What the task asks:
Pull out each line below that contains the word "number" and copy those lines unchanged.

== Listed entries ==

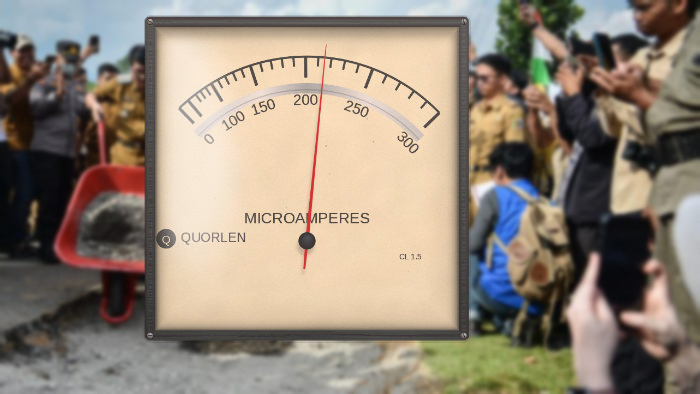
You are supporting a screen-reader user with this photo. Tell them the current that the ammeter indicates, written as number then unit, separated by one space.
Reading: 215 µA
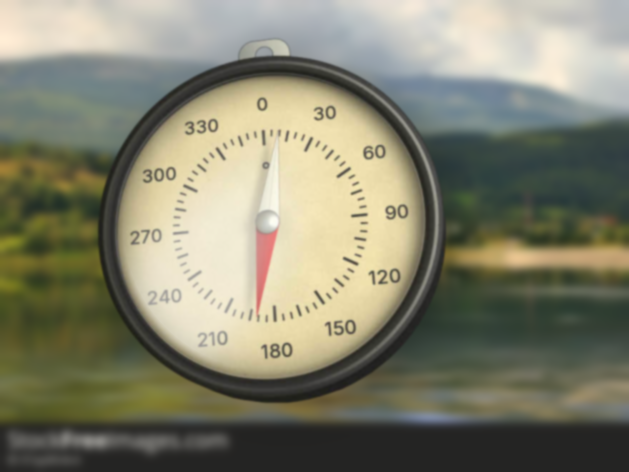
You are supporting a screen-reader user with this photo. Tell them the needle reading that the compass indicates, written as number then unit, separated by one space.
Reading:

===
== Listed entries ==

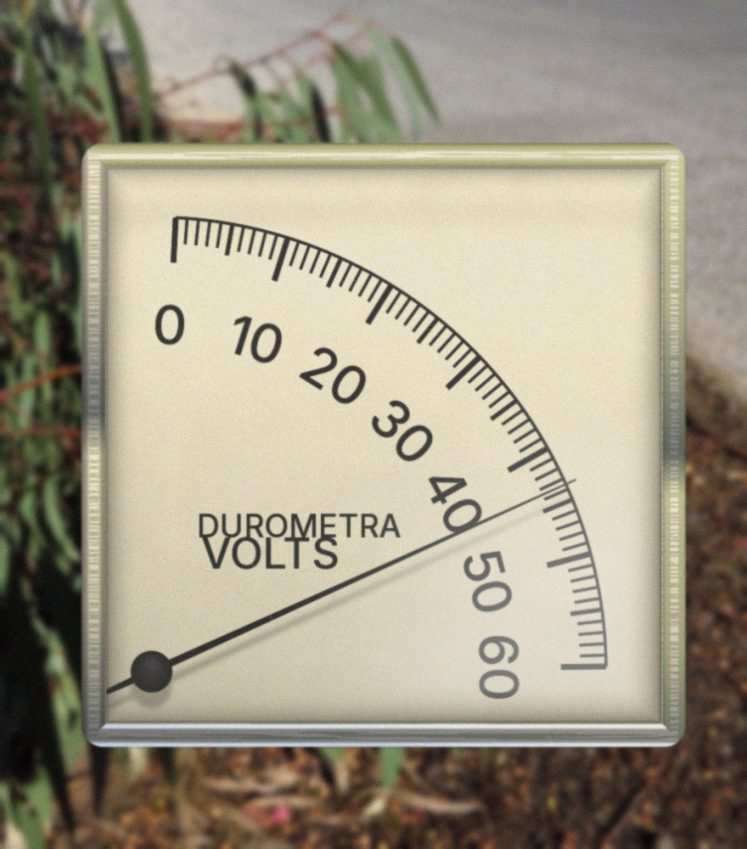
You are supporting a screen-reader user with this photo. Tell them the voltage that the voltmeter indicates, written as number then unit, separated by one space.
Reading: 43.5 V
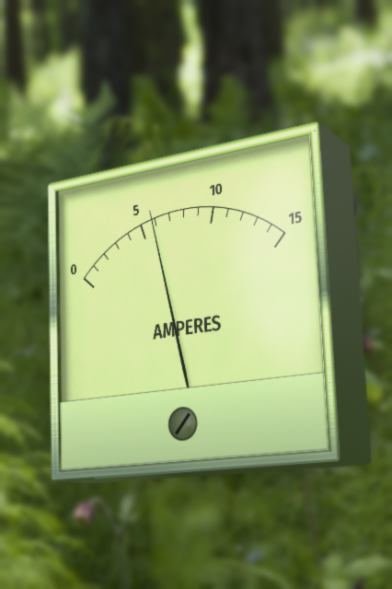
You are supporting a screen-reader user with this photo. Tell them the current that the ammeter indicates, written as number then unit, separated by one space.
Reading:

===

Expected output:
You are supporting a screen-reader user with this photo. Tell them the current that the ammeter indicates, written as number then unit, separated by one space.
You are supporting a screen-reader user with this photo. Tell them the needle reading that the compass indicates, written as number then unit, separated by one space.
You are supporting a screen-reader user with this photo. Tell them the voltage that the voltmeter indicates, written as number then unit, separated by one space.
You are supporting a screen-reader user with this photo. Tell them the current that the ammeter indicates, written as number then unit, separated by one space.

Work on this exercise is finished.